Docstrings for basic field functions#

Field operation functions#

These functions implement some basic operations pertaining to fields in general.

sympy.physics.vector.fieldfunctions.curl(vect, frame)[source]#

Returns the curl of a vector field computed wrt the coordinate symbols of the given frame.

Parameters:

vect : Vector

The vector operand

frame : ReferenceFrame

The reference frame to calculate the curl in

Examples

>>> from sympy.physics.vector import ReferenceFrame
>>> from sympy.physics.vector import curl
>>> R = ReferenceFrame('R')
>>> v1 = R[1]*R[2]*R.x + R[0]*R[2]*R.y + R[0]*R[1]*R.z
>>> curl(v1, R)
0
>>> v2 = R[0]*R[1]*R[2]*R.x
>>> curl(v2, R)
R_x*R_y*R.y - R_x*R_z*R.z
sympy.physics.vector.fieldfunctions.divergence(vect, frame)[source]#

Returns the divergence of a vector field computed wrt the coordinate symbols of the given frame.

Parameters:

vect : Vector

The vector operand

frame : ReferenceFrame

The reference frame to calculate the divergence in

Examples

>>> from sympy.physics.vector import ReferenceFrame
>>> from sympy.physics.vector import divergence
>>> R = ReferenceFrame('R')
>>> v1 = R[0]*R[1]*R[2] * (R.x+R.y+R.z)
>>> divergence(v1, R)
R_x*R_y + R_x*R_z + R_y*R_z
>>> v2 = 2*R[1]*R[2]*R.y
>>> divergence(v2, R)
2*R_z
sympy.physics.vector.fieldfunctions.gradient(scalar, frame)[source]#

Returns the vector gradient of a scalar field computed wrt the coordinate symbols of the given frame.

Parameters:

scalar : sympifiable

The scalar field to take the gradient of

frame : ReferenceFrame

The frame to calculate the gradient in

Examples

>>> from sympy.physics.vector import ReferenceFrame
>>> from sympy.physics.vector import gradient
>>> R = ReferenceFrame('R')
>>> s1 = R[0]*R[1]*R[2]
>>> gradient(s1, R)
R_y*R_z*R.x + R_x*R_z*R.y + R_x*R_y*R.z
>>> s2 = 5*R[0]**2*R[2]
>>> gradient(s2, R)
10*R_x*R_z*R.x + 5*R_x**2*R.z
sympy.physics.vector.fieldfunctions.scalar_potential(field, frame)[source]#

Returns the scalar potential function of a field in a given frame (without the added integration constant).

Parameters:

field : Vector

The vector field whose scalar potential function is to be calculated

frame : ReferenceFrame

The frame to do the calculation in

Examples

>>> from sympy.physics.vector import ReferenceFrame
>>> from sympy.physics.vector import scalar_potential, gradient
>>> R = ReferenceFrame('R')
>>> scalar_potential(R.z, R) == R[2]
True
>>> scalar_field = 2*R[0]**2*R[1]*R[2]
>>> grad_field = gradient(scalar_field, R)
>>> scalar_potential(grad_field, R)
2*R_x**2*R_y*R_z
sympy.physics.vector.fieldfunctions.scalar_potential_difference(field, frame, point1, point2, origin)[source]#

Returns the scalar potential difference between two points in a certain frame, wrt a given field.

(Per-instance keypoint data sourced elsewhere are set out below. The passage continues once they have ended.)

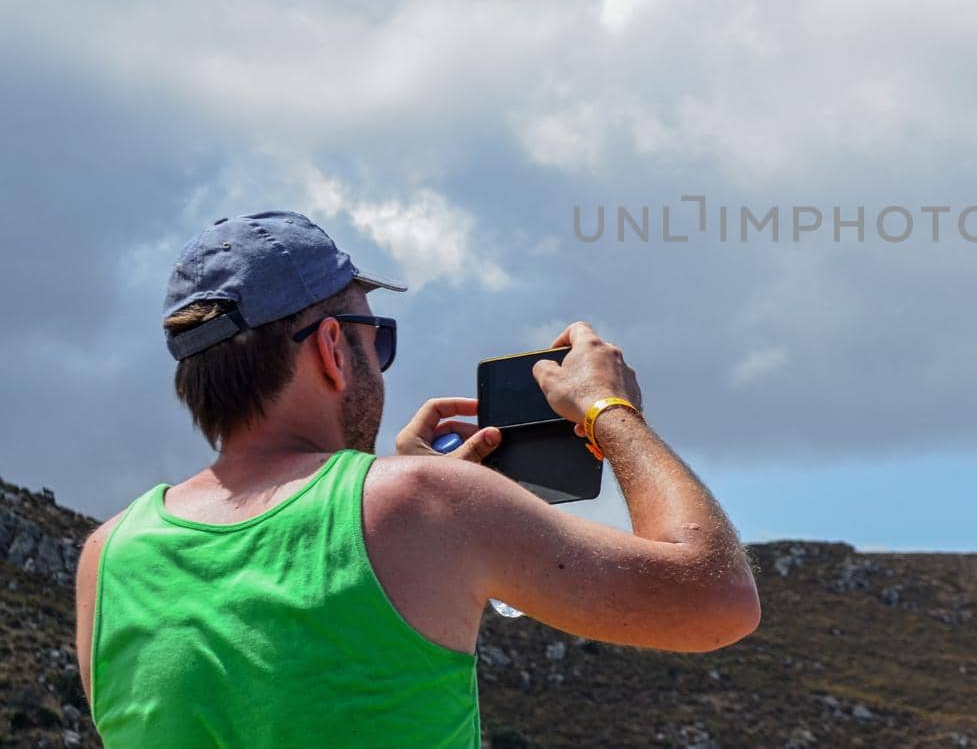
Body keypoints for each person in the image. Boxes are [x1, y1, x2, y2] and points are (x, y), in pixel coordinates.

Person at [73, 210, 759, 746]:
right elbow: (718, 599)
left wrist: (408, 504)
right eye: (379, 339)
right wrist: (609, 408)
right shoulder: (424, 504)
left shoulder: (107, 557)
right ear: (334, 349)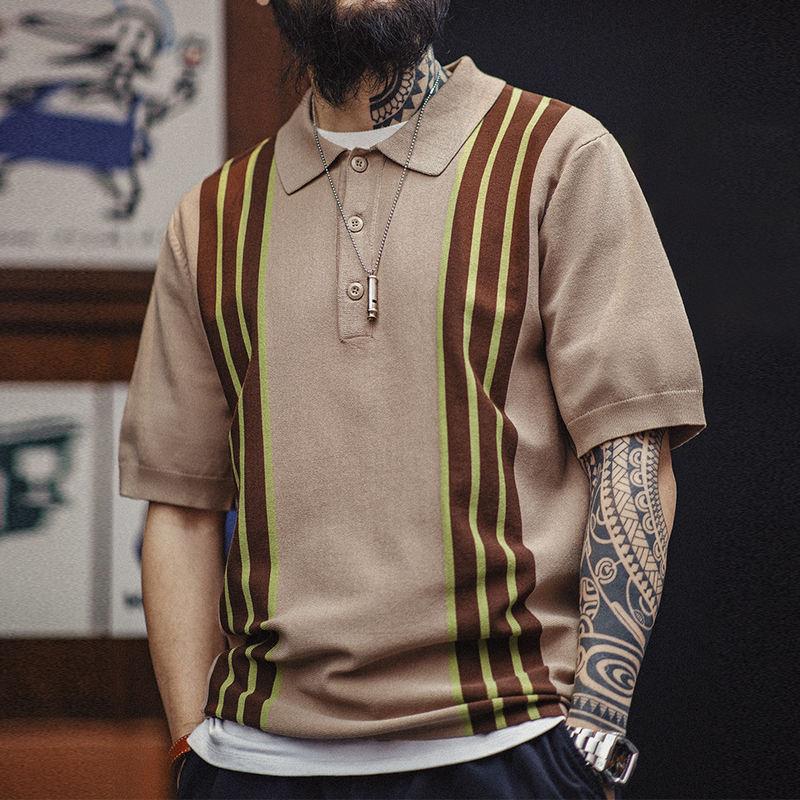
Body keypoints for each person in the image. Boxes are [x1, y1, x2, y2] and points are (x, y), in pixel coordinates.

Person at [118, 0, 707, 797]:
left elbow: (631, 451)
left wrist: (594, 734)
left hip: (510, 746)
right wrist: (194, 753)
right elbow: (182, 507)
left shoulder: (559, 156)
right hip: (258, 764)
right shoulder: (212, 219)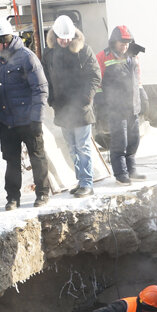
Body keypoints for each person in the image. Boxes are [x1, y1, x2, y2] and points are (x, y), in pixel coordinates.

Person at [0, 17, 53, 210]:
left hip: (28, 119)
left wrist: (36, 118)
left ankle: (42, 193)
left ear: (6, 40)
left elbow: (40, 88)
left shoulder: (27, 57)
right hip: (7, 120)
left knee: (37, 156)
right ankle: (12, 197)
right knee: (11, 160)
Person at [42, 14, 101, 198]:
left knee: (82, 146)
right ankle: (80, 180)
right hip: (62, 109)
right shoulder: (49, 54)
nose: (65, 41)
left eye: (68, 38)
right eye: (61, 38)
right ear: (55, 36)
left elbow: (95, 75)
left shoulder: (84, 51)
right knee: (72, 148)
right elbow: (46, 79)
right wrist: (51, 99)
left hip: (81, 107)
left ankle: (87, 183)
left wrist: (86, 97)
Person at [96, 25, 148, 185]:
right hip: (115, 107)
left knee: (134, 140)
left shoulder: (133, 55)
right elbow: (97, 80)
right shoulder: (103, 56)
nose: (125, 46)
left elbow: (137, 78)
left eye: (127, 42)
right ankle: (120, 174)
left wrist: (142, 95)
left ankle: (131, 170)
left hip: (132, 105)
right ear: (113, 41)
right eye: (121, 42)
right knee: (120, 141)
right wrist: (100, 101)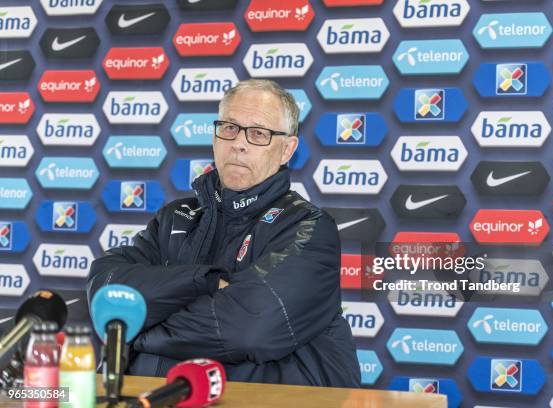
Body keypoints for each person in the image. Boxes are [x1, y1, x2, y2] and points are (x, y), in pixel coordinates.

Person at [87, 79, 361, 387]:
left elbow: (248, 328)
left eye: (258, 133)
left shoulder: (308, 227)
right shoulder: (175, 217)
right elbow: (105, 285)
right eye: (229, 127)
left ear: (287, 149)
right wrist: (205, 282)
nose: (238, 143)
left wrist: (133, 329)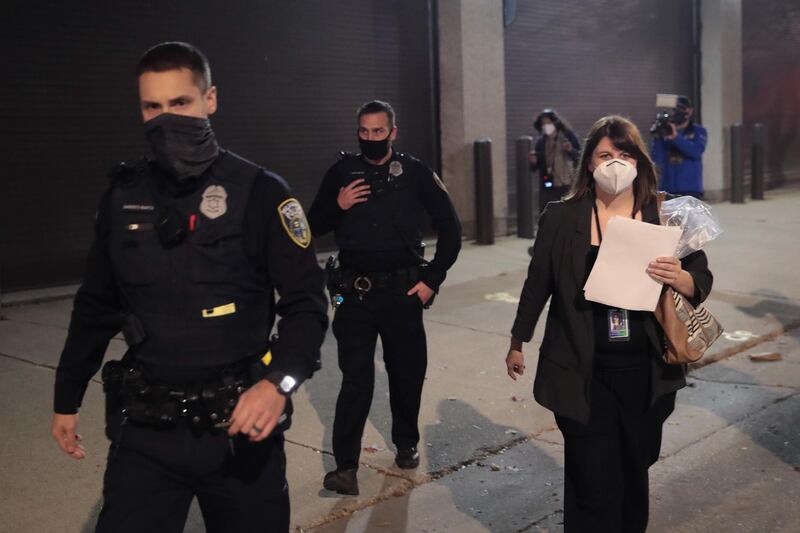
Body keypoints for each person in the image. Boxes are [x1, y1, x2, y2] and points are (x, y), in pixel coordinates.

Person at [50, 42, 328, 533]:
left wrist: (277, 385)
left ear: (210, 100)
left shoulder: (260, 192)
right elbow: (95, 305)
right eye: (152, 107)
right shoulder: (123, 196)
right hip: (147, 431)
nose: (165, 118)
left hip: (241, 430)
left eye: (180, 103)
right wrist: (66, 396)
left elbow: (307, 303)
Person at [506, 115, 713, 532]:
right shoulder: (563, 217)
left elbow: (701, 279)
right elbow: (538, 283)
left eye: (624, 154)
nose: (615, 163)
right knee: (591, 475)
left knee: (634, 469)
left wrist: (680, 276)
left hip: (646, 369)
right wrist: (518, 339)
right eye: (605, 155)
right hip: (583, 369)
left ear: (638, 160)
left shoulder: (663, 213)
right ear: (588, 163)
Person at [308, 100, 461, 495]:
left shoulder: (414, 172)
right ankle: (345, 467)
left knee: (406, 374)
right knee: (356, 379)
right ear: (357, 132)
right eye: (364, 131)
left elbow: (450, 226)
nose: (371, 138)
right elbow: (310, 226)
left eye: (379, 132)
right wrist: (337, 206)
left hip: (403, 295)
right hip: (354, 297)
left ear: (393, 132)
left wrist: (433, 278)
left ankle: (406, 442)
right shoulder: (342, 172)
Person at [651, 95, 707, 198]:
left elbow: (695, 152)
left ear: (689, 111)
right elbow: (656, 159)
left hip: (690, 188)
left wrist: (676, 137)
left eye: (680, 108)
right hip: (667, 187)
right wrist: (657, 137)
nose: (676, 112)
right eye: (674, 109)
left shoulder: (698, 131)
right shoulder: (665, 130)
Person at [529, 108, 581, 211]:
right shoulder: (541, 142)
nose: (546, 126)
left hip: (567, 183)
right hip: (549, 184)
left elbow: (579, 157)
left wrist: (570, 150)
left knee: (568, 213)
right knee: (548, 213)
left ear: (555, 122)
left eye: (548, 122)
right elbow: (537, 165)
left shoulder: (568, 136)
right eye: (543, 124)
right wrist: (533, 162)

If a scalar field is provided, its values at the two points are considered. If a conservative vector field is provided, the values of its scalar potential function at the two points are used.

Returns (potential at position 2) - (potential at position 1)

Parameters:

field : Vector/sympyfiable

The field to calculate wrt

frame : ReferenceFrame

The frame to do the calculations in

point1 : Point

The initial Point in given frame

position2 : Point

The second Point in the given frame

origin : Point

The Point to use as reference point for position vector calculation

Examples

>>> from sympy.physics.vector import ReferenceFrame, Point
>>> from sympy.physics.vector import scalar_potential_difference
>>> R = ReferenceFrame('R')
>>> O = Point('O')
>>> P = O.locatenew('P', R[0]*R.x + R[1]*R.y + R[2]*R.z)
>>> vectfield = 4*R[0]*R[1]*R.x + 2*R[0]**2*R.y
>>> scalar_potential_difference(vectfield, R, O, P, O)
2*R_x**2*R_y
>>> Q = O.locatenew('O', 3*R.x + R.y + 2*R.z)
>>> scalar_potential_difference(vectfield, R, P, Q, O)
-2*R_x**2*R_y + 18

Checking the type of vector field#

sympy.physics.vector.fieldfunctions.is_conservative(field)[source]#

Checks if a field is conservative.

Parameters:

field : Vector

The field to check for conservative property

Examples

>>> from sympy.physics.vector import ReferenceFrame
>>> from sympy.physics.vector import is_conservative
>>> R = ReferenceFrame('R')
>>> is_conservative(R[1]*R[2]*R.x + R[0]*R[2]*R.y + R[0]*R[1]*R.z)
True
>>> is_conservative(R[2] * R.y)
False
sympy.physics.vector.fieldfunctions.is_solenoidal(field)[source]#

Checks if a field is solenoidal.

Parameters:

field : Vector

The field to check for solenoidal property

Examples

>>> from sympy.physics.vector import ReferenceFrame
>>> from sympy.physics.vector import is_solenoidal
>>> R = ReferenceFrame('R')
>>> is_solenoidal(R[1]*R[2]*R.x + R[0]*R[2]*R.y + R[0]*R[1]*R.z)
True
>>> is_solenoidal(R[1] * R.y)
False